##### EXCERPTED DATA #####

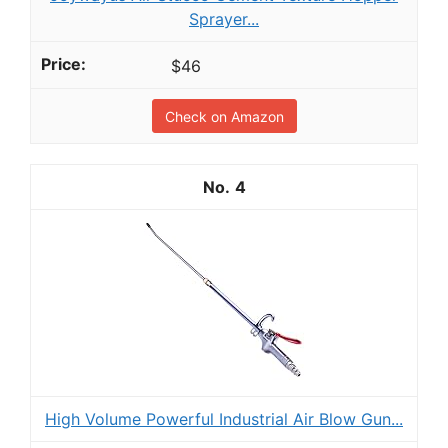
Sprayer...
$46
Check on Amazon
4
High Volume Powerful Industrial Air Blow Gun...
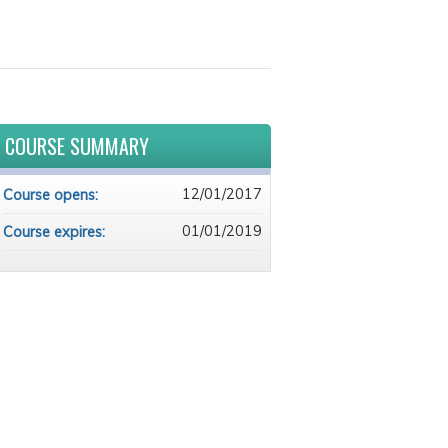
COURSE SUMMARY
12/01/2017
Course opens:
01/01/2019
Course expires:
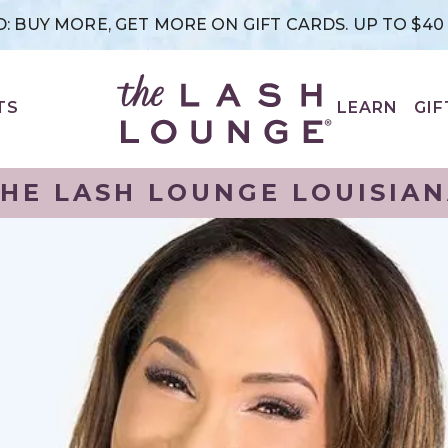
: BUY MORE, GET MORE ON GIFT CARDS. UP TO $4
TS
LEARN
GIF
HE LASH LOUNGE LOUISIA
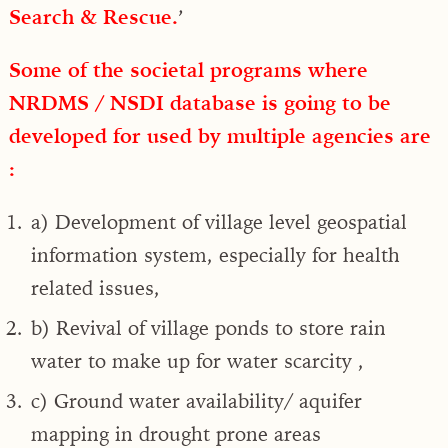
Search & Rescue.
’
Some of the societal programs where
NRDMS / NSDI database is going to be
developed for used by multiple agencies are
:
a) Development of village level geospatial
information system, especially for health
related issues,
b) Revival of village ponds to store rain
water to make up for water scarcity ,
c) Ground water availability/ aquifer
mapping in drought prone areas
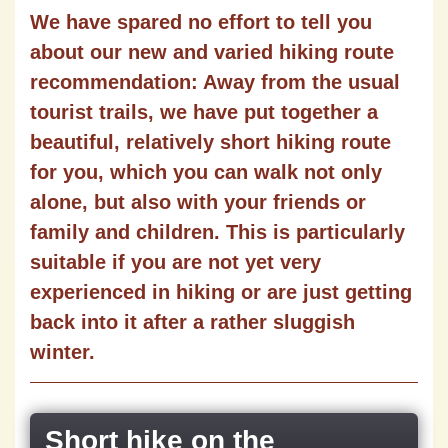
We have spared no effort to tell you
about our new and varied hiking route
recommendation: Away from the usual
tourist trails, we have put together a
beautiful, relatively short hiking route
for you, which you can walk not only
alone, but also with your friends or
family and children. This is particularly
suitable if you are not yet very
experienced in hiking or are just getting
back into it after a rather sluggish
winter.
Short hike on the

#####

**EXERCISE DESCRIPTION:**
Starting at the line that contains "We have spared no effort to tell you", output each remaining line of the listing, the last line included, exactly as it appears.

**SOLUTION BELOW:**
We have spared no effort to tell you
about our new and varied hiking route
recommendation: Away from the usual
tourist trails, we have put together a
beautiful, relatively short hiking route
for you, which you can walk not only
alone, but also with your friends or
family and children. This is particularly
suitable if you are not yet very
experienced in hiking or are just getting
back into it after a rather sluggish
winter.
Short hike on the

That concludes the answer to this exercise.